+++ Supplied records +++

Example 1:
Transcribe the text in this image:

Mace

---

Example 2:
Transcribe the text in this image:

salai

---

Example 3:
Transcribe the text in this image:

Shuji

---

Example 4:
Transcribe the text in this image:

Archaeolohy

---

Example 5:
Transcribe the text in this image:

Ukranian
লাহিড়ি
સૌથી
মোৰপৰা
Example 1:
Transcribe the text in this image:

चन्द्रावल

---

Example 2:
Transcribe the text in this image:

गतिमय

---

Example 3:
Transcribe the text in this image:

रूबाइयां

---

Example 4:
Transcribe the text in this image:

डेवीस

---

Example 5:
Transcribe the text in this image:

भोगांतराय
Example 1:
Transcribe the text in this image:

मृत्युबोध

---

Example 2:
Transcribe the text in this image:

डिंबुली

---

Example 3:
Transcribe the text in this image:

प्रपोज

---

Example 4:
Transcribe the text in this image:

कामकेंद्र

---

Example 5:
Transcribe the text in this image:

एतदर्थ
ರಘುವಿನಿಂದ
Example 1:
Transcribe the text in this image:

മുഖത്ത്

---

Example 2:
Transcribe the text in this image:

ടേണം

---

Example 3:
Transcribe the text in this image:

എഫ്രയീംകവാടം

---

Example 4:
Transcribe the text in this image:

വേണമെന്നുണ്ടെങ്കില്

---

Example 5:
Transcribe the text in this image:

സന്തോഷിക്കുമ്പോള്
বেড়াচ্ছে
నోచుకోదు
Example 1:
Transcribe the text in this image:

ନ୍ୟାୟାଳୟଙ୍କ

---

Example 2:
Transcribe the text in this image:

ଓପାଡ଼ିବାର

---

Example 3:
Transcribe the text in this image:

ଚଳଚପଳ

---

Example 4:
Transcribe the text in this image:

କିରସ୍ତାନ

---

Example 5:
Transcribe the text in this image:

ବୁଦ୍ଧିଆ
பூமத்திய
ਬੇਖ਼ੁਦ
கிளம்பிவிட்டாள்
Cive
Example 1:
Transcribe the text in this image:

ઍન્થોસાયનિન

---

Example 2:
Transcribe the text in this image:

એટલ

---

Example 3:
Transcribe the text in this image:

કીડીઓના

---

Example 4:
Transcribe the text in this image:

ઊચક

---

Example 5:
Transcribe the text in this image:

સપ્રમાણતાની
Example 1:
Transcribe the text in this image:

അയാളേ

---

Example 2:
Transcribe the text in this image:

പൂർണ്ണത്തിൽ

+++

• Goal of the exercise
Retype each entry exactly, missing none.

• Written answer
Example 1:
Transcribe the text in this image:

Mace

---

Example 2:
Transcribe the text in this image:

salai

---

Example 3:
Transcribe the text in this image:

Shuji

---

Example 4:
Transcribe the text in this image:

Archaeolohy

---

Example 5:
Transcribe the text in this image:

Ukranian
লাহিড়ি
સૌથી
মোৰপৰা
Example 1:
Transcribe the text in this image:

चन्द्रावल

---

Example 2:
Transcribe the text in this image:

गतिमय

---

Example 3:
Transcribe the text in this image:

रूबाइयां

---

Example 4:
Transcribe the text in this image:

डेवीस

---

Example 5:
Transcribe the text in this image:

भोगांतराय
Example 1:
Transcribe the text in this image:

मृत्युबोध

---

Example 2:
Transcribe the text in this image:

डिंबुली

---

Example 3:
Transcribe the text in this image:

प्रपोज

---

Example 4:
Transcribe the text in this image:

कामकेंद्र

---

Example 5:
Transcribe the text in this image:

एतदर्थ
ರಘುವಿನಿಂದ
Example 1:
Transcribe the text in this image:

മുഖത്ത്

---

Example 2:
Transcribe the text in this image:

ടേണം

---

Example 3:
Transcribe the text in this image:

എഫ്രയീംകവാടം

---

Example 4:
Transcribe the text in this image:

വേണമെന്നുണ്ടെങ്കില്

---

Example 5:
Transcribe the text in this image:

സന്തോഷിക്കുമ്പോള്
বেড়াচ্ছে
నోచుకోదు
Example 1:
Transcribe the text in this image:

ନ୍ୟାୟାଳୟଙ୍କ

---

Example 2:
Transcribe the text in this image:

ଓପାଡ଼ିବାର

---

Example 3:
Transcribe the text in this image:

ଚଳଚପଳ

---

Example 4:
Transcribe the text in this image:

କିରସ୍ତାନ

---

Example 5:
Transcribe the text in this image:

ବୁଦ୍ଧିଆ
பூமத்திய
ਬੇਖ਼ੁਦ
கிளம்பிவிட்டாள்
Cive
Example 1:
Transcribe the text in this image:

ઍન્થોસાયનિન

---

Example 2:
Transcribe the text in this image:

એટલ

---

Example 3:
Transcribe the text in this image:

કીડીઓના

---

Example 4:
Transcribe the text in this image:

ઊચક

---

Example 5:
Transcribe the text in this image:

સપ્રમાણતાની
Example 1:
Transcribe the text in this image:

അയാളേ

---

Example 2:
Transcribe the text in this image:

പൂർണ്ണത്തിൽ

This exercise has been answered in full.